Build Systems and Packaging#
Unfortunately, build systems and packaging is a complex story in Python, there is not the one official tool that supports all use cases and for each part of the build and release process, several solutions exist.
Python packages can be differentiated into two large categories: those that only consist of pure Python code and those that contain compiled, native extensions.
Building, packaging and distribution is much easier for pure Python packages, as they do not require building and distributing the platform specific binaries that are required for native extensions.
Naming Conventions#
There are a couple of different names important for python packages:
the name of the Project in the GitLab
the name of the PyPI distribution package, what you pass to
pip install <distribution package name>
the name of the python packages and modules shipped in the distribution, this is what determine the name in
import <module name>
.(Optional) the name of the conda package
It is recommended that all of these are as similar as possible, preferably equal.
There however are situations, where deviations are needed.
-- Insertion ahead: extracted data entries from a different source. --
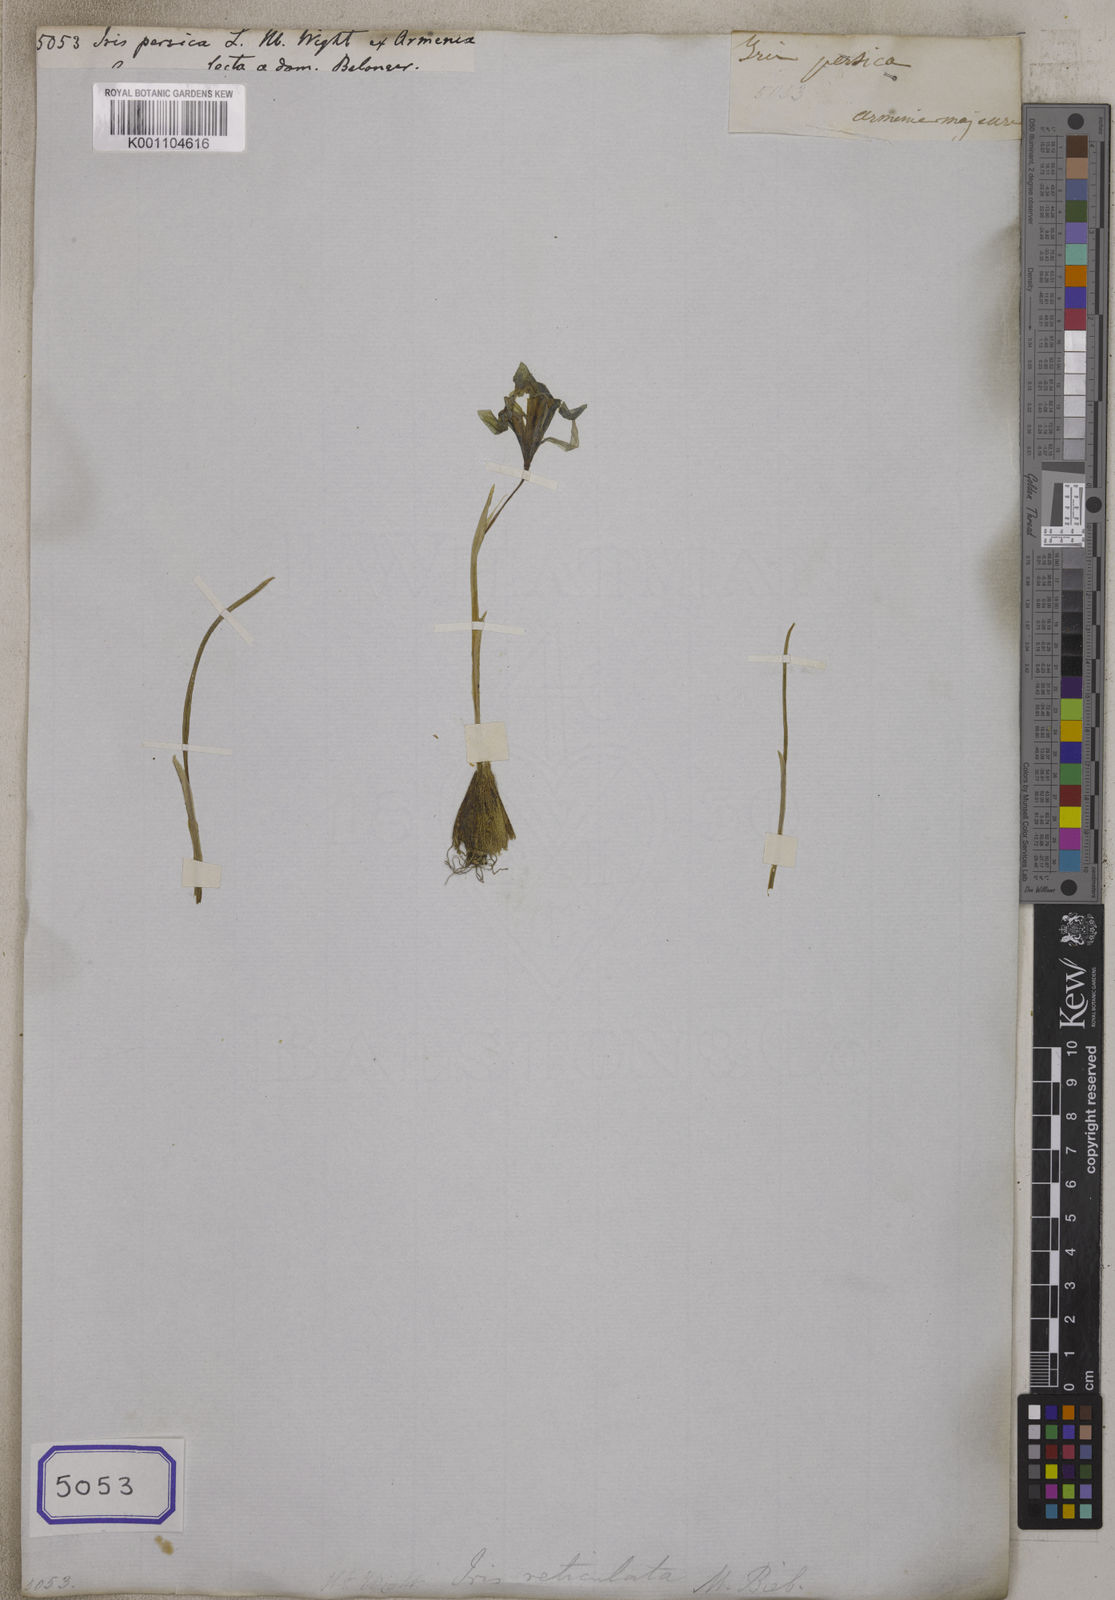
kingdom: Plantae
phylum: Tracheophyta
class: Liliopsida
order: Asparagales
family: Iridaceae
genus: Iris
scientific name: Iris persica
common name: Persian iris
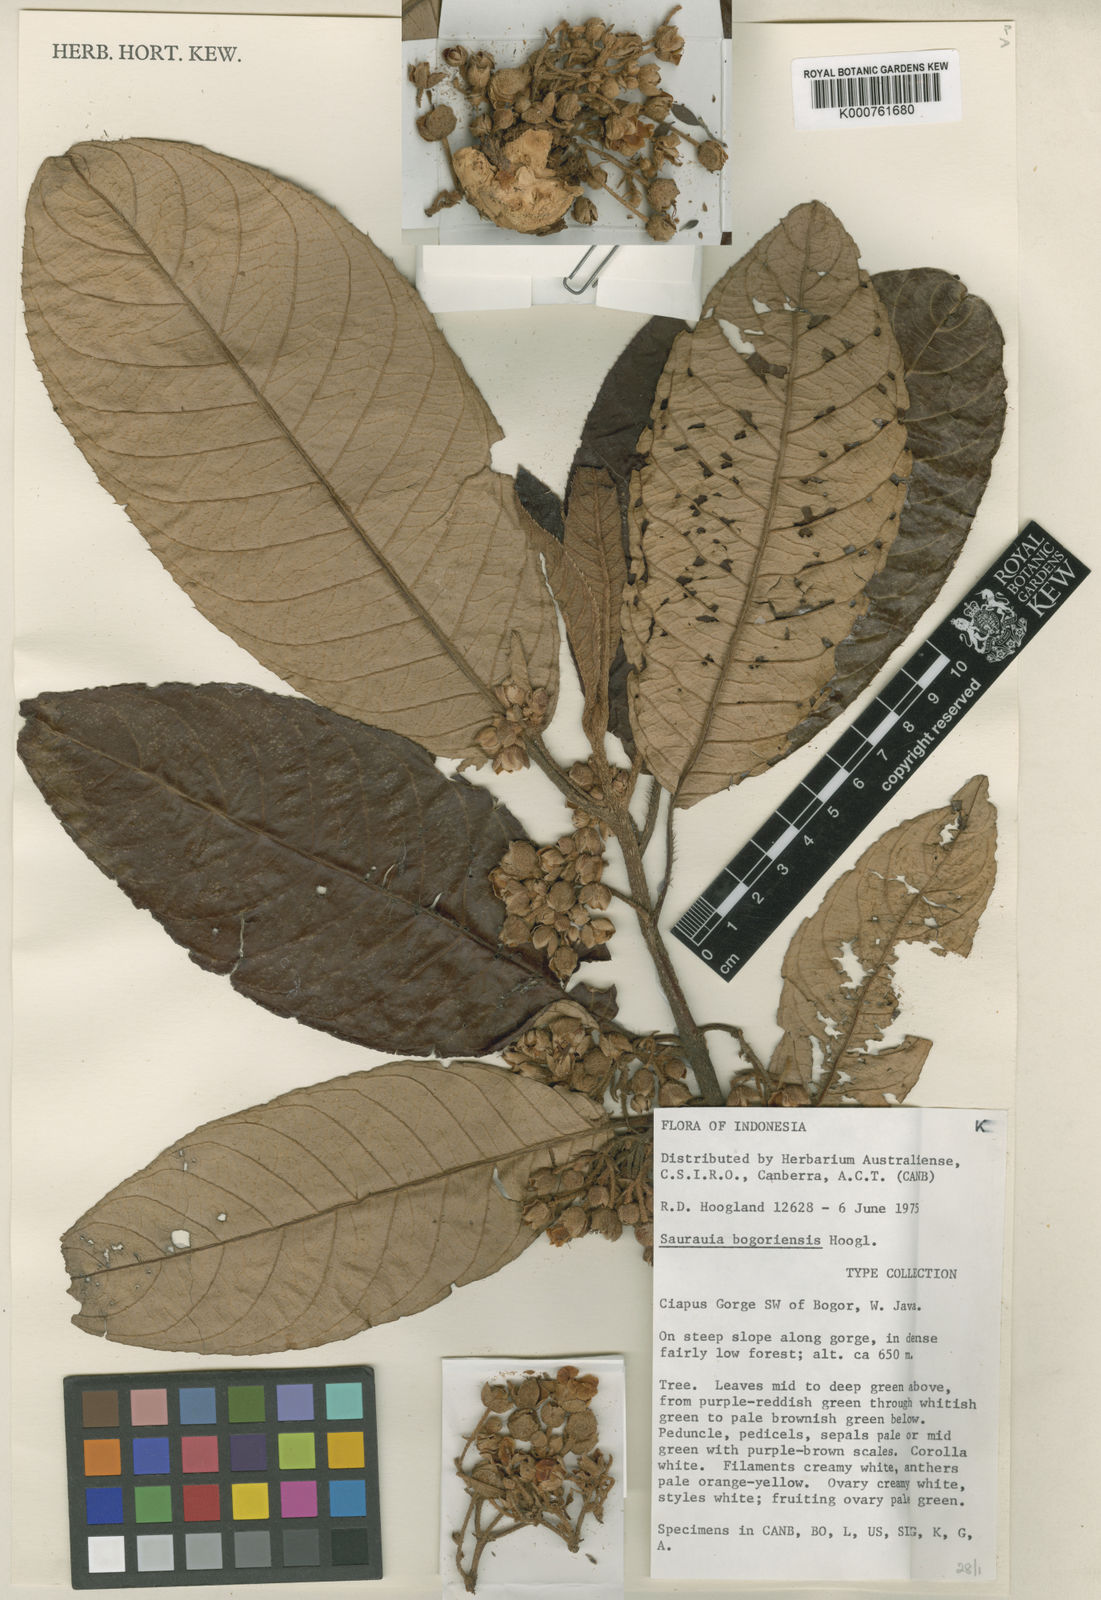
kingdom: Plantae
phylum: Tracheophyta
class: Magnoliopsida
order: Ericales
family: Actinidiaceae
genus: Saurauia
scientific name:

E.g. the repository and the conda package of python bindings to a C++ project called foo
might be named foo-python
, while the PyPI package and the import name are just foo
.
Official ctao software should have PyPI package name ctao-<wp>-<package name>
, e.g. ctao-dpps-datapipe
.
Pure-Python Packages#
The recommended packaging solution for pure python packages is setuptools,
using the pyproject.toml
file specified in PEP 517, PEP 518 and PEP 621.
Python-bindings to C++ Projects#
The recommended solution for generating python bindings for C++ projects is
nanobind.
pybind11 might be used as a fallback in case of the C++ code not being able
to fulfill the more restrictive requirements of nanobind
.
scikit-build-core should be used as the build system for such projects.
The protozfits-python repository is an example of this setup.
Versioning#
Versioning should be implemented by using git tags for releases and including this information
in the package using setuptools_scm.
The template project contains a solution originally developed for Astropy, that avoids some common pitfalls.
The version should be exposed at the top-level module as <module>.__version__
string attribute and all command line tools should expose a --version
switch.
PyPI#
All python packages should be published to the Python Packaging Index, both as source distribution and as wheels.
For pure python packages, providing source distribution and the platform independent wheel is straight forward.
For packages containing compiled extensions, platform specific binary wheels should be provided, at least for the manylinux standard compatible with the production computing environment.
This can be achieved through the docker images provided by the manylinux project to build standard wheels.
See .gitlab-ci.yaml
in protozfits-python to see how to build manylinux wheels using the gitab-ci.
conda-forge#
Additionally to PyPi, packages – especially packages that comprise binary extensions – shall be published using the conda-forge infrastructure. See the conda-forge documentation for how to contribute a package and the protozfits feedstock repository for a CTA binary project published through conda-forge.
Recommended Reading#
Python Data Science Handbook, Jake VanderPlas, freely available online, Book available.
Think Python, Allen B. Downey, freely available online, Book available.